Robert Price: Could COVID be the catalyst for Vancouver’s red hot real estate market to finally stabilize?
For Canadians, COVID-19 instantly and radically changed many aspects of our personal and professional lives. We have dealt with waves of opaque regulation changes, uncertainty, and living in a constant state of flux. These momentous waves have significantly impacted the real estate market in Canada. Within Vancouver we have seen historic drops in inventory and record-breaking prices with the benchmark price of detached homes reaching a staggering $1.8 million.
As we look to the year ahead and attempt to answer the burning question of when the Vancouver market may stabilize, we need to explore what changes in home-buying preferences have shifted due to the pandemic and how they will impact us in the long-term.
Many home buyers who have historically valued professional and social proximity to others have abandoned those preferences completely. Commuting length has long been a significant driver of location value. Now, with many employers electing for permanent work-from-home options — commute length is of far less significance. Proximity to friends and entertainment has shifted to a preference for larger homes and more space.

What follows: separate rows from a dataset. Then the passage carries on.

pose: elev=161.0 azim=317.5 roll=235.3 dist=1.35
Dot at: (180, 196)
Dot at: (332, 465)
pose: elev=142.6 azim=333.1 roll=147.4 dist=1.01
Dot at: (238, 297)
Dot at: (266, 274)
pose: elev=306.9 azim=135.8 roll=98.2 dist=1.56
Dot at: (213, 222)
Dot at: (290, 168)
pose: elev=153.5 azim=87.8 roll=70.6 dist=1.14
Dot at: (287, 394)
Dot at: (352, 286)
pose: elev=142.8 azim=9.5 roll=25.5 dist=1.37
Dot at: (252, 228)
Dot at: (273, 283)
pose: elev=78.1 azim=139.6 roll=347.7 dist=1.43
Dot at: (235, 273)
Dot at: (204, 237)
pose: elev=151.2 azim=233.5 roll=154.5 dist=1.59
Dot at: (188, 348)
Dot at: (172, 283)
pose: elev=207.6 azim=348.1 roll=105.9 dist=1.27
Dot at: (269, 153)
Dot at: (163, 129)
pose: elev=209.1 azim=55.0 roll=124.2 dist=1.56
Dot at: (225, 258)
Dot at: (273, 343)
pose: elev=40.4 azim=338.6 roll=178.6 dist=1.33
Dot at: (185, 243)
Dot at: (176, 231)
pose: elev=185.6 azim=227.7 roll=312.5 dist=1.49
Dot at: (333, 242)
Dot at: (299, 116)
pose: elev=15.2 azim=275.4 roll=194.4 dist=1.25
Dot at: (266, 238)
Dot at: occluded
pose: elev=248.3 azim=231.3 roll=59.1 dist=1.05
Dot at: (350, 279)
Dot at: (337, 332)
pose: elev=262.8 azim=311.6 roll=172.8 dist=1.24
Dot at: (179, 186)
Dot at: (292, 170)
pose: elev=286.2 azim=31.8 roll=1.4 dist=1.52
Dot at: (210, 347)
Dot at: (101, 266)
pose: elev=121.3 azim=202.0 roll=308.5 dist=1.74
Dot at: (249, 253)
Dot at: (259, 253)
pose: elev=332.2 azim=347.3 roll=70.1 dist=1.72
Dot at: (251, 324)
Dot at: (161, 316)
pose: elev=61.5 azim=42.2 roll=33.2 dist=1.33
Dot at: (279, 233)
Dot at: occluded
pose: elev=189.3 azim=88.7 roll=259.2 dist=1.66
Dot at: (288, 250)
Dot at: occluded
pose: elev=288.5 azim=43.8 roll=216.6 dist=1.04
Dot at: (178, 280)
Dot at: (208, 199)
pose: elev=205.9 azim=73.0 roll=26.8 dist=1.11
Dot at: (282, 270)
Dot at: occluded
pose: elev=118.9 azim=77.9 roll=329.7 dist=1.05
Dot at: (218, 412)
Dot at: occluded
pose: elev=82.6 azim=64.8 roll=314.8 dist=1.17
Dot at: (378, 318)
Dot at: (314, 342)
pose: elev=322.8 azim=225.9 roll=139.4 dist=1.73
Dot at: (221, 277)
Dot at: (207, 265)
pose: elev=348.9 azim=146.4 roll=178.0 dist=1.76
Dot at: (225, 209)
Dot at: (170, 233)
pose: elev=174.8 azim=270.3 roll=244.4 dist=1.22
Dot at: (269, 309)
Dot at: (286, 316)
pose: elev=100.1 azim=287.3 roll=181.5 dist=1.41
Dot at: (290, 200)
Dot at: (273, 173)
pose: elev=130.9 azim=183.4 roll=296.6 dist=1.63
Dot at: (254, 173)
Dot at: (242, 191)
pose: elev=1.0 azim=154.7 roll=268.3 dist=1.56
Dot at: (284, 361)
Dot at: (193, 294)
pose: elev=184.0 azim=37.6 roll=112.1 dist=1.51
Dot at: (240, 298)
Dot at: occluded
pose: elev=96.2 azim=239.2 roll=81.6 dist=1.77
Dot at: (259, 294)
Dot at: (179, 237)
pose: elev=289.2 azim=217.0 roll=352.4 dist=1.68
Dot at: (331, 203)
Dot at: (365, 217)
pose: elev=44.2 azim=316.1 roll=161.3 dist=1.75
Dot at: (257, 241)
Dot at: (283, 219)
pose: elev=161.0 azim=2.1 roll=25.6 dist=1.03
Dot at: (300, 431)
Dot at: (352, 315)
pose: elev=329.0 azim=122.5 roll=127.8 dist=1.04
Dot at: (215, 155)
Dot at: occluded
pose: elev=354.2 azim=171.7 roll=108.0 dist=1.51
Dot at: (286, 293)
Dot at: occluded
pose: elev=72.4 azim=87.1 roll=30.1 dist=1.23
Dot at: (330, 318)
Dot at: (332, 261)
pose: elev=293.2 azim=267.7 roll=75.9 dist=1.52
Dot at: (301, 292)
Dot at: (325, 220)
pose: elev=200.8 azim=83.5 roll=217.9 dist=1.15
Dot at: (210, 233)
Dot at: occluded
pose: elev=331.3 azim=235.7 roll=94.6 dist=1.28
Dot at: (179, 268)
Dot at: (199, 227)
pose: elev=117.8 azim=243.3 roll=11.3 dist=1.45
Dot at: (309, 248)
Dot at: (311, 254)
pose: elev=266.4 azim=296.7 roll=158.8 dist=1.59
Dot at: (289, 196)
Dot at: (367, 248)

The question is, which of these changes in buying behaviour are short-term, which are permanent, and what is their effect on real estate in Vancouver?
Since the beginning of the pandemic, Canada has experienced a shift in housing preferences toward single-family homes as home buyers seek larger properties and more space. From April 2020 to February 2021, the Bank of Canada has seen a dramatic 26 per cent pricing change between condominiums and single-family homes. Previously mirroring each other, the start of the pandemic created an exponential separation of demand, and in turn price, with single-family homes increasing by 22 per cent and condos dropping by four per cent.
A recent poll by market research company Cashew revealed that 56 per cent of Canadians want more living space, larger homes or more outdoor space, which in many cases means moving away from the downtown core. The Bank of Canada also revealed that in Canada’s largest markets, Toronto, Vancouver, Montreal and Ottawa, the trend toward wanting more space away from the city centre is remarkably similar, with Vancouver residents moving the furthest distances away from the core.